▶ **Try it**: While reading the listing below, count how many lines hold the word "Leading", and answer with the number only.

▶ **Provided records**:

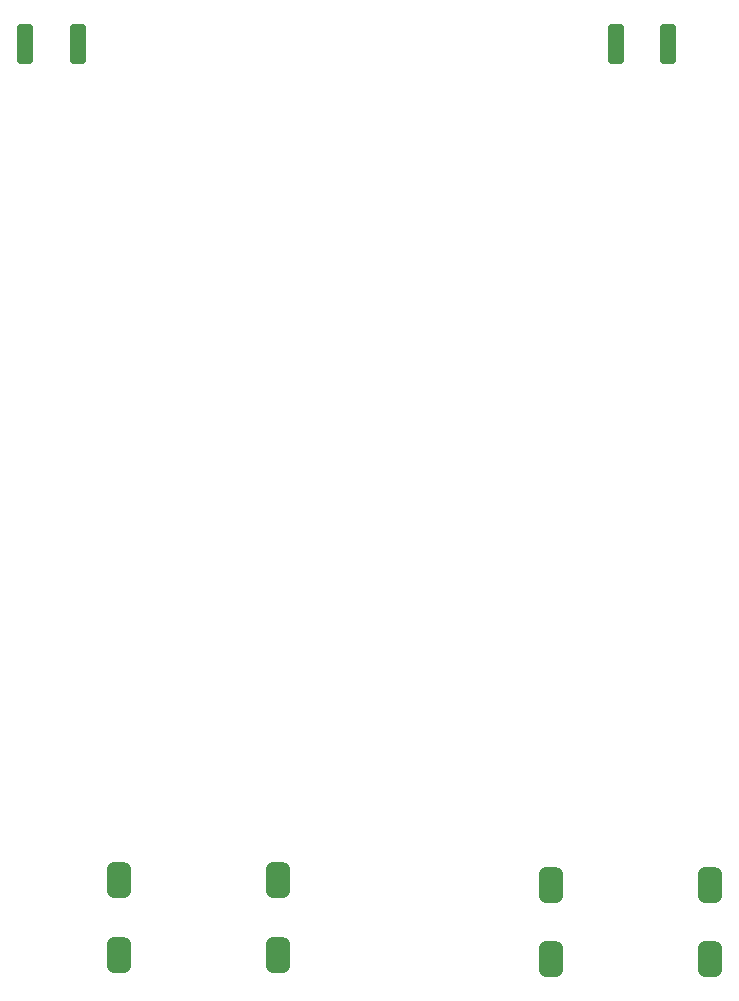
<source format=gbr>
%TF.GenerationSoftware,KiCad,Pcbnew,(6.0.7)*%
%TF.CreationDate,2022-10-27T22:38:12-07:00*%
%TF.ProjectId,3s25ABMS,33733235-4142-44d5-932e-6b696361645f,1.0*%
%TF.SameCoordinates,Original*%
%TF.FileFunction,Paste,Top*%
%TF.FilePolarity,Positive*%
%FSLAX46Y46*%
G04 Gerber Fmt 4.6, Leading zero omitted, Abs format (unit mm)*
G04 Created by KiCad (PCBNEW (6.0.7)) date 2022-10-27 22:38:12*
%MOMM*%
%LPD*%
G01*
G04 APERTURE LIST*
G04 Aperture macros list*
%AMRoundRect*
0 Rectangle with rounded corners*
0 $1 Rounding radius*
0 $2 $3 $4 $5 $6 $7 $8 $9 X,Y pos of 4 corners*
0 Add a 4 corners polygon primitive as box body*
4,1,4,$2,$3,$4,$5,$6,$7,$8,$9,$2,$3,0*
0 Add four circle primitives for the rounded corners*
1,1,$1+$1,$2,$3*
1,1,$1+$1,$4,$5*
1,1,$1+$1,$6,$7*
1,1,$1+$1,$8,$9*
0 Add four rect primitives between the rounded corners*
20,1,$1+$1,$2,$3,$4,$5,0*
20,1,$1+$1,$4,$5,$6,$7,0*
20,1,$1+$1,$6,$7,$8,$9,0*
20,1,$1+$1,$8,$9,$2,$3,0*%
G04 Aperture macros list end*
%ADD10RoundRect,0.250000X0.400000X1.450000X-0.400000X1.450000X-0.400000X-1.450000X0.400000X-1.450000X0*%
%ADD11RoundRect,0.250000X-0.400000X-1.450000X0.400000X-1.450000X0.400000X1.450000X-0.400000X1.450000X0*%
%ADD12RoundRect,0.500000X0.500000X1.000000X-0.500000X1.000000X-0.500000X-1.000000X0.500000X-1.000000X0*%
%ADD13RoundRect,0.500000X-0.500000X-1.000000X0.500000X-1.000000X0.500000X1.000000X-0.500000X1.000000X0*%
G04 APERTURE END LIST*
D10*
%TO.C,F2*%
X77225000Y-55000000D03*
X72775000Y-55000000D03*
%TD*%
D11*
%TO.C,F1*%
X122775000Y-55000000D03*
X127225000Y-55000000D03*
%TD*%
D12*
%TO.C,F4*%
X130750000Y-132500000D03*
X130750000Y-126180000D03*
X117290000Y-126180000D03*
X117290000Y-132500000D03*
%TD*%
D13*
%TO.C,F3*%
X80750000Y-125770000D03*
X80750000Y-132090000D03*
X94210000Y-125770000D03*
X94210000Y-132090000D03*
%TD*%
M02*

</source>
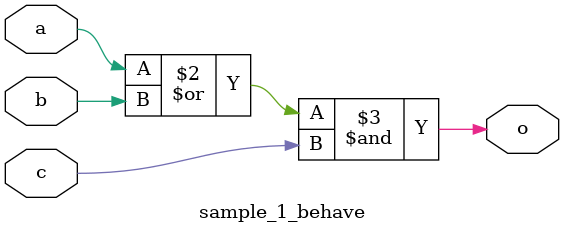
<source format=v>
module sample_1_behave(o,a,b,c);
    output reg o;
    input a,b,c;
    always@(*)
        begin
            o=(a|b)&c;
        end
endmodule
</source>
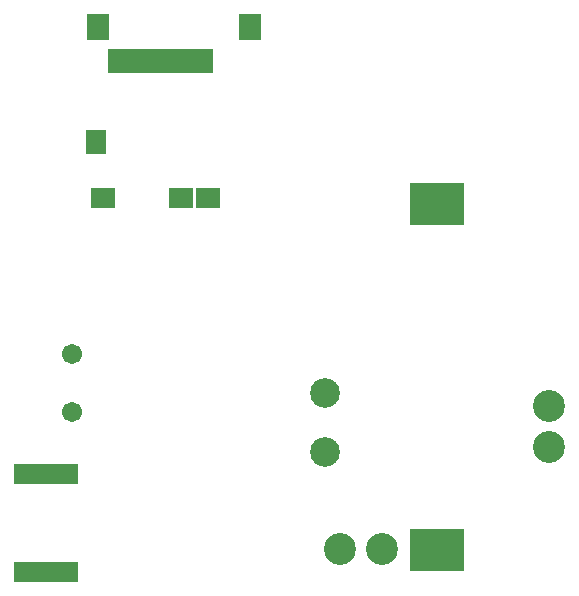
<source format=gbs>
G04 (created by PCBNEW-RS274X (2012-01-19 BZR 3256)-stable) date Mon 27 Feb 2012 04:05:37 GMT*
G01*
G70*
G90*
%MOIN*%
G04 Gerber Fmt 3.4, Leading zero omitted, Abs format*
%FSLAX34Y34*%
G04 APERTURE LIST*
%ADD10C,0.006000*%
%ADD11R,0.216900X0.067200*%
%ADD12C,0.098700*%
%ADD13C,0.067200*%
%ADD14C,0.106600*%
%ADD15R,0.051500X0.079100*%
%ADD16R,0.075100X0.086900*%
%ADD17R,0.079100X0.065300*%
%ADD18R,0.065300X0.079100*%
%ADD19R,0.180000X0.140000*%
G04 APERTURE END LIST*
G54D10*
G54D11*
X66063Y-52618D03*
X66063Y-55886D03*
G54D12*
X75354Y-51890D03*
X75354Y-49921D03*
G54D13*
X66929Y-50567D03*
X66929Y-48645D03*
G54D14*
X77244Y-55118D03*
X75866Y-55118D03*
X82835Y-51732D03*
X82835Y-50354D03*
G54D15*
X68346Y-38858D03*
X68779Y-38858D03*
X69212Y-38858D03*
X69645Y-38858D03*
X70078Y-38858D03*
X70511Y-38858D03*
X70944Y-38858D03*
X71377Y-38858D03*
G54D16*
X67775Y-37716D03*
X72854Y-37716D03*
G54D17*
X71456Y-43415D03*
X70551Y-43415D03*
X67952Y-43415D03*
G54D18*
X67726Y-41555D03*
G54D19*
X79094Y-55179D03*
X79094Y-43639D03*
M02*

</source>
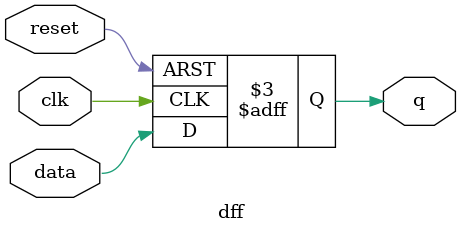
<source format=v>
module dff (
data  , // Data Input
clk    , // Clock Input
reset , // Reset input 
q         // Q output
);
//-----------Input Ports---------------
input data, clk, reset ; 

//-----------Output Ports---------------
output q;

//------------Internal Variables--------
reg q;

//-------------Code Starts Here---------
always @ ( posedge clk or negedge reset)
if (~reset) begin
  q <= 1'b0;
end  else begin
  q <= data;
end

endmodule //End Of Module dff_async_reset
</source>
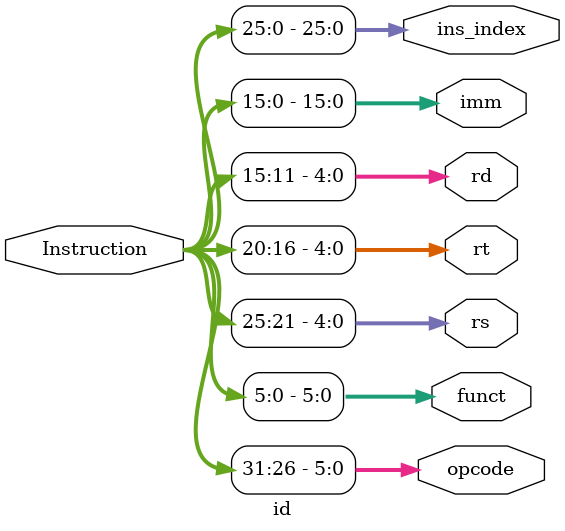
<source format=v>
`timescale 1 ns / 1ps

module id(
    input [31:0] Instruction,
    output [5:0] opcode,
    output [5:0] funct,
    output [4:0] rs,
    output [4:0] rt,
    output [4:0] rd,
    output [15:0] imm,
    output [25:0] ins_index
);

assign {opcode, rs, rt, rd} = Instruction[31:11];
assign funct = Instruction[5:0];
assign imm = Instruction[15:0];
assign ins_index = Instruction[25:0];

endmodule // id
</source>
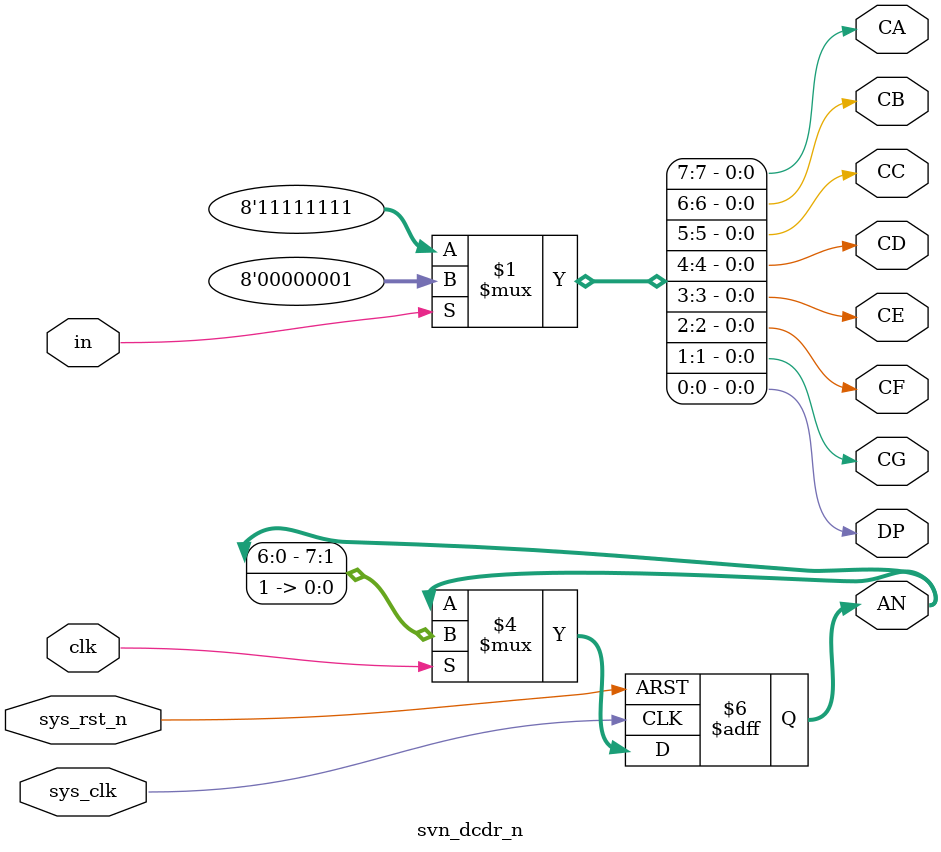
<source format=v>
module charge_bar_controller #(
    parameter PHY_WIDTH = 16,
    parameter SEQ_LEN = 20
)(
    input sys_clk,
    input sys_rst_n,
    input [PHY_WIDTH-1:0] charge_bar,
    output reg [PHY_WIDTH-1:0] charge_bar_vga,
    output CA, CB, CC, CD, CE, CF, CG,
    output DP,
    output [7:0] AN
);
    localparam CHARGE_BAR_VGA_WIDTH = 95;
    localparam CHARGE_BAR_SVN_WIDTH = 47;
    wire vga_shift_posedge;
    wire svn_shift_posedge;
    reg [PHY_WIDTH-1:0] charge_bar_d;

    always @(posedge sys_clk or negedge sys_rst_n) begin
        if(!sys_rst_n) begin
            charge_bar_d <= 0;
        end else begin
            charge_bar_d <= charge_bar;
        end
    end
    assign vga_shift_posedge = (charge_bar_d != charge_bar) && (charge_bar % CHARGE_BAR_VGA_WIDTH == 0);
    assign svn_shift_posedge = (charge_bar_d != charge_bar) && (charge_bar % CHARGE_BAR_SVN_WIDTH == 0);

    always @(posedge sys_clk or negedge sys_rst_n) begin
        if(!sys_rst_n) begin
            charge_bar_vga <= 0;
        end else if (vga_shift_posedge) begin
            charge_bar_vga <= {charge_bar_vga[PHY_WIDTH - 5:0], 4'hB}; // 4'hB is the value of the charge bar
        end
    end

    always @(posedge sys_clk or negedge sys_rst_n) begin
        if(!sys_rst_n) begin
            charge_bar_svn <= 0;
        end else if (svn_shift_posedge) begin
            charge_bar_svn <= {charge_bar_svn[6:0], 1'b1};
        end
    end

    marquee #(
        .N(CHARGE_BAR_SVN_WIDTH),
        .SEQ_LEN(SEQ_LEN)
    ) marquee_inst(
        .sys_clk(sys_clk),
        .sys_rst_n(sys_rst_n),
        .seq(charge_bar_svn),
        .CA(CA),
        .CB(CB),
        .CC(CC),
        .CD(CD),
        .CE(CE),
        .CF(CF),
        .CG(CG),
        .DP(DP),
        .AN(AN)
    );

endmodule



module marquee (
    input sys_clk,
    input sys_rst_n,
    input [7:0] seq,
    output CA, 
    output CB,
    output CC, 
    output CD,
    output CE,
    output CF, 
    output CG,
    output DP,
    output [7:0] AN
);

wire [2:0] cnt;
wire clk_high;

fq_div #(5_000) fq_div_10 (
    .sys_rst_n(sys_rst_n),
    .org_clk(sys_clk),
    .div_n_clk(clk_high)
);

always @(posedge sys_clk or negedge sys_rst_n) begin
    if (!sys_rst_n) begin
        cnt <= 0;
    end else if (clk_high) begin
        cnt <= cnt + 1;
    end
end

svn_dcdr_n svn1 (
    .in(seq[cnt]),
    .sys_clk(sys_clk),
    .clk(clk_high),
    .sys_rst_n(sys_rst_n),
    .CA(CA),
    .CB(CB),
    .CC(CC),
    .CD(CD),
    .CE(CE),
    .CF(CF),
    .CG(CG),
    .DP(DP),
    .AN(AN)
);

endmodule

module svn_dcdr_n (
    input sys_clk,
    input clk,
    input sys_rst_n,
    input in,
    output CA, CB, CC, CD, CE, CF, CG,
    output DP,
    output reg [7:0] AN
);

assign {CA, CB, CC, CD, CE, CF, CG, DP} = (in) ? 8'b0000_0001 : 8'b1111_1111;

always @(posedge sys_clk or negedge sys_rst_n) begin
    if (!sys_rst_n) begin
        AN <= 8'b11_111_110;
    end else if (clk) begin
        AN <= {AN[6:0], 1'b1};
    end
end

endmodule
</source>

▶ **Solution to this exercise**: 2